In fact, the campaign boils down to the following: website owners (i.e. threat actors) register with Monetag, after which the traffic is redirected to a traffic distribution system (TDS), which is operated by a malicious ad network, and ultimately leads visitors to a CAPTCHA verification page.
“By feeding a good BeMob URL to Monetag’s ad management system instead of a straight fake captcha page, the attackers took advantage of BeMob’s reputation, complicating Monetag’s content moderation efforts,” Tal explained. “This TDS BeMob finally redirects to a malicious CAPTCHA page hosted on services like Oracle Cloud, Scaleway, Bunny CDN, EXOScale, and even Cloudflare’s R2.”
After responsible disclosure, Monetag removed more than 200 accounts associated with the threat.
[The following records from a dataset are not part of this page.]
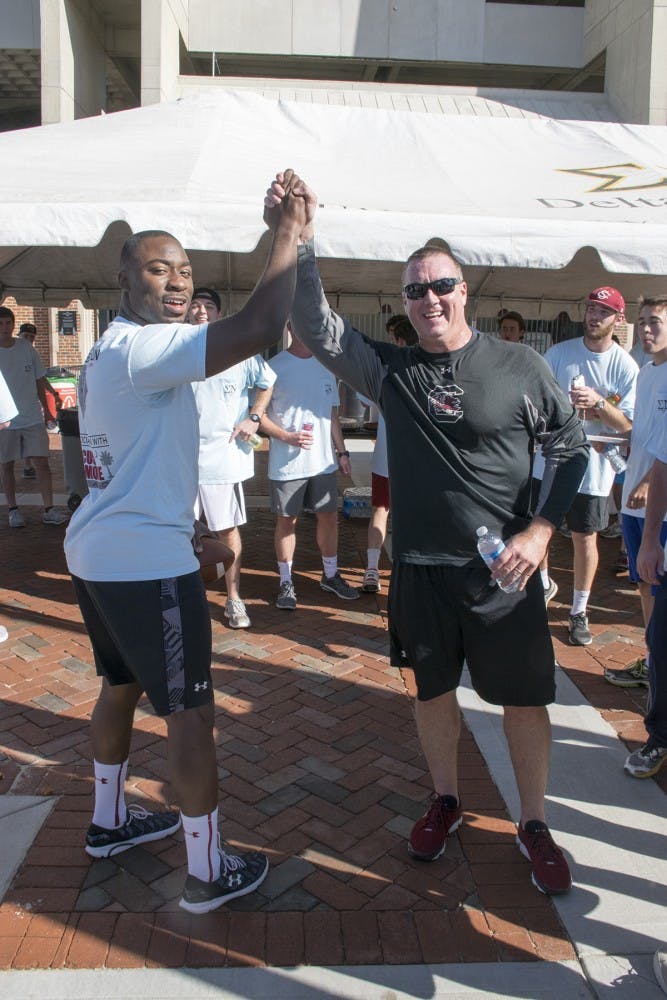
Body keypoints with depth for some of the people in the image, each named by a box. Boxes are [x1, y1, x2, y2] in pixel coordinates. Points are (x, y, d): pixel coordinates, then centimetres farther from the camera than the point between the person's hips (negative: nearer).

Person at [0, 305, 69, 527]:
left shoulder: (27, 348, 5)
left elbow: (39, 380, 13)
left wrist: (45, 408, 14)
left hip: (32, 417, 1)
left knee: (42, 462, -3)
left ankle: (49, 509, 1)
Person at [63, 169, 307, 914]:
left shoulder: (110, 349, 14)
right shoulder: (142, 349, -21)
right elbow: (259, 329, -30)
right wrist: (288, 233, -20)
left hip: (93, 553, 11)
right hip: (146, 564, -11)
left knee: (121, 686, 24)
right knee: (190, 713, 0)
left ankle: (108, 822, 42)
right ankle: (207, 873, 13)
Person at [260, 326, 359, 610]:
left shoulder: (325, 367, 11)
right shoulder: (274, 367, -6)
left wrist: (341, 451, 14)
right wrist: (287, 437, -20)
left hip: (324, 462, 5)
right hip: (286, 464, -5)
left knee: (329, 516, 10)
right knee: (286, 521, 4)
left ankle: (330, 575, 28)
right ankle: (286, 582, 18)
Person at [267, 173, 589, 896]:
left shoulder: (519, 368, -4)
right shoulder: (391, 370, 1)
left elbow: (571, 447, 1)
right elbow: (316, 326, -9)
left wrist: (540, 530, -11)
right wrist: (299, 239, -21)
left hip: (503, 571, -1)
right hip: (420, 570, 2)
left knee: (525, 699, 8)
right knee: (433, 692, 17)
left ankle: (533, 824, 30)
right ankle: (445, 800, 41)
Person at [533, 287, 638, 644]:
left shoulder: (625, 366, -4)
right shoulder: (558, 353, 1)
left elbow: (628, 424, -8)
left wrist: (598, 402, -25)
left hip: (593, 468, -1)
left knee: (585, 538, 7)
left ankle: (579, 611, 24)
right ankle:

BeMob similarly removed accounts used for cloaking. However, there are signs that the company has recovered on December 5, 2024.
The findings reiterate the need for content moderation and robust account verification to prevent fraudulent registrations.
“From fraudulent publisher sites that offer pirated content or content bait, to sophisticated redirect chains and cloaking techniques, this campaign highlights how ad networks created for legitimate purposes can be weapons for malicious activity,” Tal said.
“The result is a disjointed chain of responsibility in which ad networks, publishers, ad statistics services and hosting providers play a role, but often avoid responsibility.”